Finalement, la seconde partie du livre, même s'il ne s'y passe évidemment pas ce qu'on a envie qu'il s'y passe comme dans un sirupeux roman d'amour (donc, hein, il ne se passe pas ça, vous suivez ? :), eh bien cette seconde partie du livre m'a permis de l'aimer davantage. Cette vie qu'elle prend à bras le corps, suivant sa part de rêve, sans rallier le rêve de l'autre pour ne pas renoncer au sien (évidemment cette question interroge)... Alors, elle s'accomplit. Mais dans quelle mesure le fait-elle parce que c'est son choix, ou la détermination de ses ancêtres, elles féministes, revendicatrices ?
Finalement un plaisir de lecture que ce livre (malgré des agacements). Déjà pas si mal ?
. L'aile des vierges, Laurence Peyrin, Calmann-Levy 2018 ; Pocket.
Roman.
La tranche de vie sur quelques semaines puis trois quatre ans, d'une famille juive, ou ce qu'il en reste : les femmes ! Autour de Camélia, la narratrice, la jeune femme, qu'entourent jusqu'à l'étouffement une mère et trois de ses quatre tantes... Ah, quelle saveur que cette petite bande ! Elle pourrait aller jusqu'à l'écoeurement pour certains, moi je dois dire qu'elle m'a réjouie. Donc, ce petit monde vit à Paris, exilé d'Egypte... Et justement, au Caire, la seule qui y est restée, Carlotta, vient d'y décéder. Conseil de famille, que faire ? Camélia se propose d'y aller, sur les traces d'un passé de son enfance, et de ses racines... Suivront quelques semaines sur place aux rencontres toutes plus bigarrées les unes que les autres, à commencer, par celle d'un duo, Ponto Novo et sa soeur, artiste-peintre, qui va marquer durablement son existence...

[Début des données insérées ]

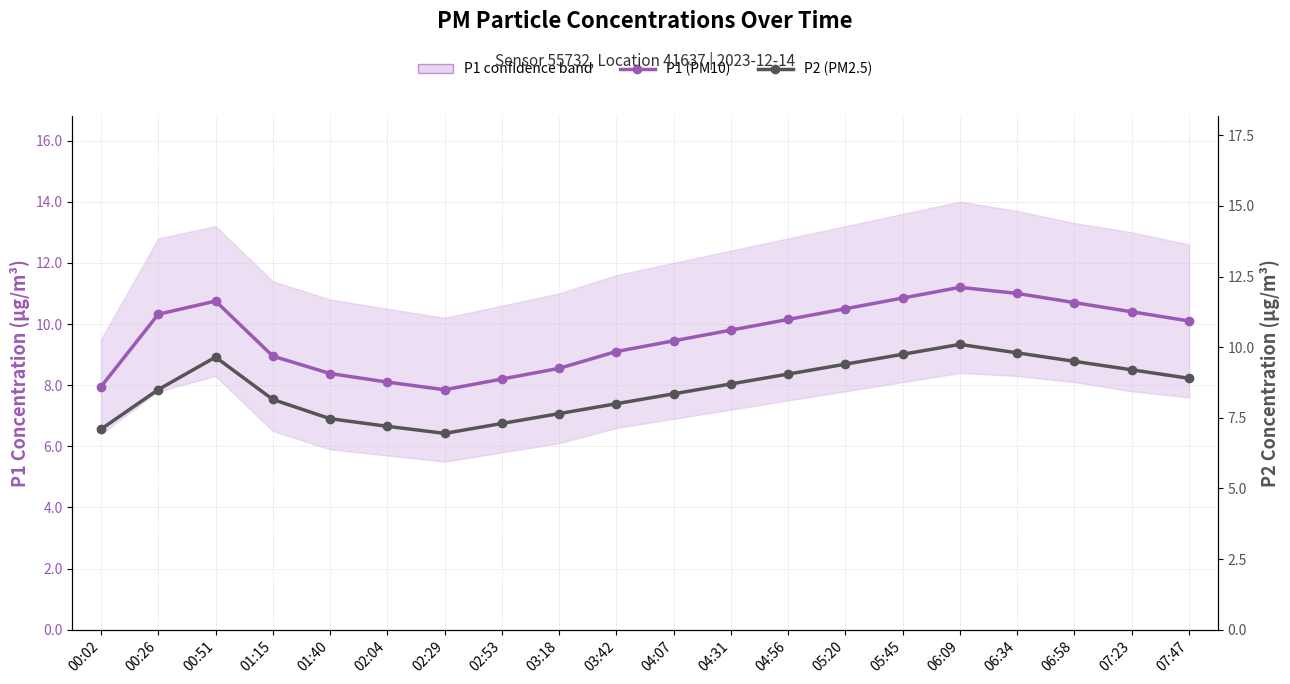

What is the label of the 7th point from the left?

02:29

Alors, c'est savoureux. Excessif, et tellement jouissif dans ces excès ! J'aime particulièrement les appels téléphoniques de la mère de Camélia, Louna, à sa fille, à chaque moment du jour, appels interminables et longs monologues tellement drôles et touchants à la fois... Le langage est un des plaisir de ce livre, et justement, le langage, central, et sa privation, tragique, mais traité avec distance et sans pathos sur la fin du livre... J'ai peiné au coeur du livre, j'ai trouvé un peu longues les péripéties autour de l'hospice et des "asiliaires", au Caire, autour de l'Allemand et du Rabin qui n'a pas assez d'ouailles pour ses offices, c'est sans doute ce qui ne vaut pas plus de sourires pour moi.
Cependant, c'est une découverte totalement hasardeuse lors d'une de mes pérégrinations chez les bouquinistes de Bécherel avant, quelle bénédiction... Je ne connaissais absolument pas cette auteure, encore moins son livre. Je ne regrette pas sa lecture !
. L'héritage de tante Carlotta, Paula Jacques, Mercures de France, 1987. Livre de Poche Folio 1990.